I tried to deploy PMM on our AWS ECS cluster, in FARGATE mode.
I created only one container, when its /srv is mounted to external storage volume (AWS EFS).
The container starts successfully and its task reached the ‘running’ state. But eventually, the container fails to stay healthy with the following log errors:
“2020-07-16 16:50:23,196 CRIT Supervisor is running as root. Privileges were not dropped because no user is specified in the config file. If you intend to run as root, you can set user=root in the config file to avoid this message.”
“2020-07-16 16:50:24,561 INFO exited: nginx (exit status 1; not expected)”

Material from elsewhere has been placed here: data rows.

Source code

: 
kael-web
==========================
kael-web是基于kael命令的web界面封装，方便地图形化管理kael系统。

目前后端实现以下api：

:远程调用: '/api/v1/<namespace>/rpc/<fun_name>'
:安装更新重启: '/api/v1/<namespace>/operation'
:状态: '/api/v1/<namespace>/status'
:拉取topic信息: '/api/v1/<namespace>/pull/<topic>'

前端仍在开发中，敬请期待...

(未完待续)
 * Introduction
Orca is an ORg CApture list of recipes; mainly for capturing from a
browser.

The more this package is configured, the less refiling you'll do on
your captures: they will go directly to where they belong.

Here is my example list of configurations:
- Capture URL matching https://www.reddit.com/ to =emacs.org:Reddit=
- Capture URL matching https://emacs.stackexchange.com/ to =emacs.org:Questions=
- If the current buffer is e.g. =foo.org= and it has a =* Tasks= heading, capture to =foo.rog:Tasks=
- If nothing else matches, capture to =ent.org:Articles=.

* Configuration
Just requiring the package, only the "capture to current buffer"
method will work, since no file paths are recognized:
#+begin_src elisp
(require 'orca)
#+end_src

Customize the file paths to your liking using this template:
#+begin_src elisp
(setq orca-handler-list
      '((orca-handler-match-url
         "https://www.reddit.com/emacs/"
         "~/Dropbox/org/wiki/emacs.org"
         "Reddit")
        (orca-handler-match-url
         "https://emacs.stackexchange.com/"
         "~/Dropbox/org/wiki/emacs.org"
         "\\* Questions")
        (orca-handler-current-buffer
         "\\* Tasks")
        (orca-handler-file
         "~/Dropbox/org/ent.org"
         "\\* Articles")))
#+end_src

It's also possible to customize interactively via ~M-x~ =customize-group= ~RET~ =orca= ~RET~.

“2020-07-16 16:50:31,629 INFO gave up: nginx entered FATAL state, too many start retries too quickly”
What version of PMM are you using? There was an issue with a version (2.7.0 maybe?) that if a container did not have internet access it would cause nginx to die a fiery death and there wasn’t a simple recovery without going inside and modifying the offending entry (related to the “blog” panel on the default home dashboard). That’d be my first guess…second (And this is a guess because the logs you posted above make no connection) is that privs were not authorized by the host regardless of the container hinting it stayed as root and nginx couldn’t make the necessary bindings to port 80/443. Again, just a guess there but it’s friday…maybe I’ll get lucky ;-)
I’m using percona/pmm-server:latest and then tried percona/pmm-server:1, got the same issue on both images.

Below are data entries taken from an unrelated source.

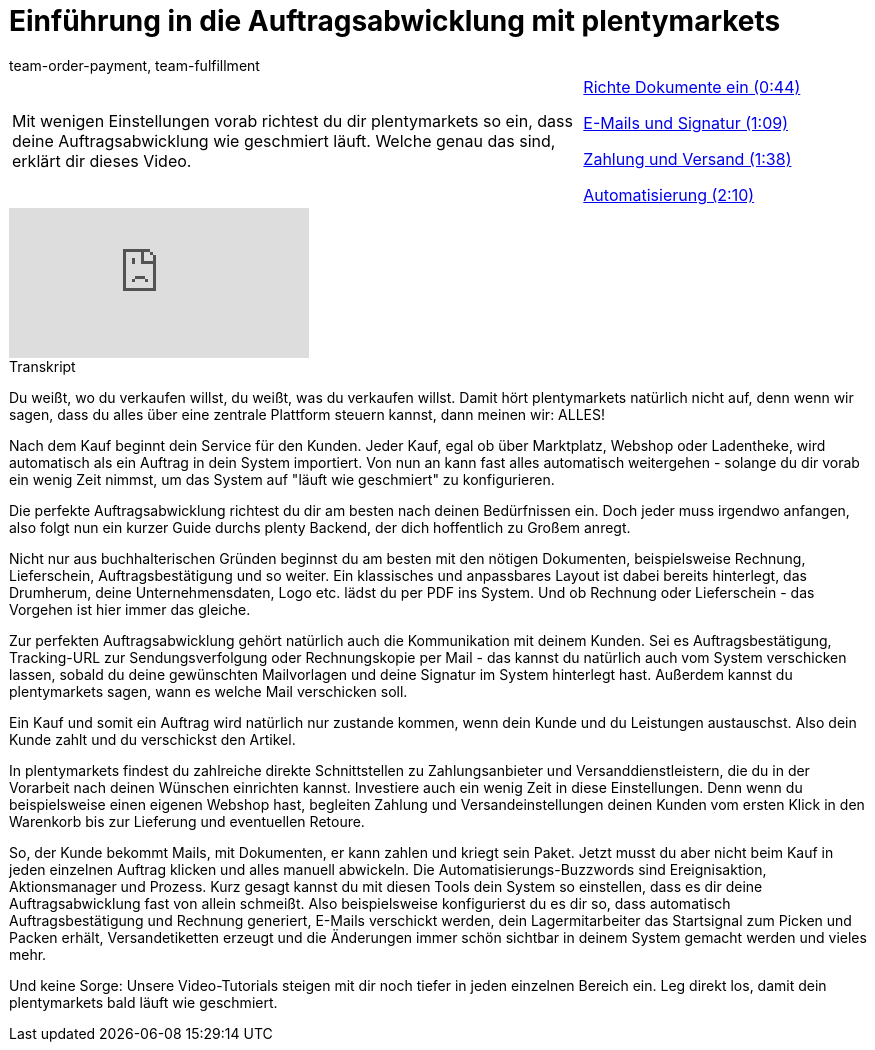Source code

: = Einführung in die Auftragsabwicklung mit plentymarkets
:lang: de
:position: 10040
:url: videos/basics/einfuehrung-auftragsabwicklung
:id: F9MBV6C
:author: team-order-payment, team-fulfillment

//tag::einleitung[]
[cols="2, 1" grid=none]
|===
|Mit wenigen Einstellungen vorab richtest du dir plentymarkets so ein, dass deine Auftragsabwicklung wie geschmiert läuft. Welche genau das sind, erklärt dir dieses Video.
|xref:videos:einfuehrung-auftragsabwicklung-dokumente-einrichten.adoc#video[Richte Dokumente ein (0:44)]

xref:videos:einfuehrung-auftragsabwicklung-e-mails-signatur.adoc#video[E-Mails und Signatur (1:09)]

xref:videos:einfuehrung-auftragsabwicklung-zahlung-versand.adoc#video[Zahlung und Versand (1:38)]

xref:videos:einfuehrung-auftragsabwicklung-automatisierung.adoc#video[Automatisierung (2:10)]

|===
//end::einleitung[]

video::257450342[vimeo]

// tag::transkript[]
[.collapseBox]
.Transkript
--
Du weißt, wo du verkaufen willst, du weißt, was du verkaufen willst. Damit hört plentymarkets natürlich nicht auf,
denn wenn wir sagen, dass du alles über eine zentrale Plattform steuern kannst, dann meinen wir: ALLES!

Nach dem Kauf beginnt dein Service für den Kunden. Jeder Kauf, egal ob über Marktplatz, Webshop oder Ladentheke, wird automatisch als ein Auftrag in dein System importiert. Von nun an kann fast alles automatisch weitergehen - solange du dir vorab ein wenig Zeit nimmst, um das System auf "läuft wie geschmiert" zu konfigurieren.

Die perfekte Auftragsabwicklung richtest du dir am besten nach deinen Bedürfnissen ein. Doch jeder muss irgendwo anfangen, also folgt nun ein kurzer Guide durchs plenty Backend, der dich hoffentlich zu Großem anregt.

Nicht nur aus buchhalterischen Gründen beginnst du am besten mit den nötigen Dokumenten, beispielsweise Rechnung, Lieferschein, Auftragsbestätigung und so weiter. Ein klassisches und anpassbares Layout ist dabei bereits hinterlegt, das Drumherum, deine Unternehmensdaten, Logo etc. lädst du per PDF ins System. Und ob Rechnung oder Lieferschein - das Vorgehen ist hier immer das gleiche.

Zur perfekten Auftragsabwicklung gehört natürlich auch die Kommunikation mit deinem Kunden. Sei es Auftragsbestätigung, Tracking-URL zur Sendungsverfolgung oder Rechnungskopie per Mail - das kannst du natürlich auch vom System verschicken lassen, sobald du deine gewünschten Mailvorlagen und deine Signatur im System hinterlegt hast. Außerdem kannst du plentymarkets sagen, wann es welche Mail verschicken soll.

Ein Kauf und somit ein Auftrag wird natürlich nur zustande kommen, wenn dein Kunde und du Leistungen austauschst. Also dein Kunde zahlt und du verschickst den Artikel.

In plentymarkets findest du zahlreiche direkte Schnittstellen zu Zahlungsanbieter und Versanddienstleistern, die
du in der Vorarbeit nach deinen Wünschen einrichten kannst. Investiere auch ein wenig Zeit in diese Einstellungen. Denn wenn du beispielsweise einen eigenen Webshop hast, begleiten Zahlung und Versandeinstellungen deinen Kunden vom ersten Klick in den Warenkorb bis zur Lieferung und eventuellen Retoure.

So, der Kunde bekommt Mails, mit Dokumenten, er kann zahlen und kriegt sein Paket. Jetzt musst du aber nicht beim Kauf in jeden einzelnen Auftrag klicken und alles manuell abwickeln. Die Automatisierungs-Buzzwords sind Ereignisaktion, Aktionsmanager und Prozess. Kurz gesagt kannst du mit diesen Tools dein System so einstellen, dass es dir deine Auftragsabwicklung fast von allein schmeißt. Also beispielsweise konfigurierst du es dir so, dass automatisch Auftragsbestätigung und Rechnung generiert, E-Mails verschickt werden, dein Lagermitarbeiter das Startsignal zum Picken und Packen erhält, Versandetiketten erzeugt und die Änderungen immer schön sichtbar in deinem System gemacht werden und
vieles mehr.

Und keine Sorge: Unsere Video-Tutorials steigen mit dir noch tiefer in jeden einzelnen Bereich ein. Leg direkt
los, damit dein plentymarkets bald läuft wie geschmiert.
--
//end::transkript[]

Have an idea of how to debug the ngnix in this image?
Thanks a lot,
The problem is the persistent storage that I’m trying to add, as I wrote above (AWS EFS).
The container cannot create the /srv folder in the volume that I attached.
I gave the root folder 777 permissions and still, it doesn’t work.
Although, when I removed the attached volume from my configurations, PMM started and worked like a charm
Anyone have an idea what else is needed in order to make it work on an external volume?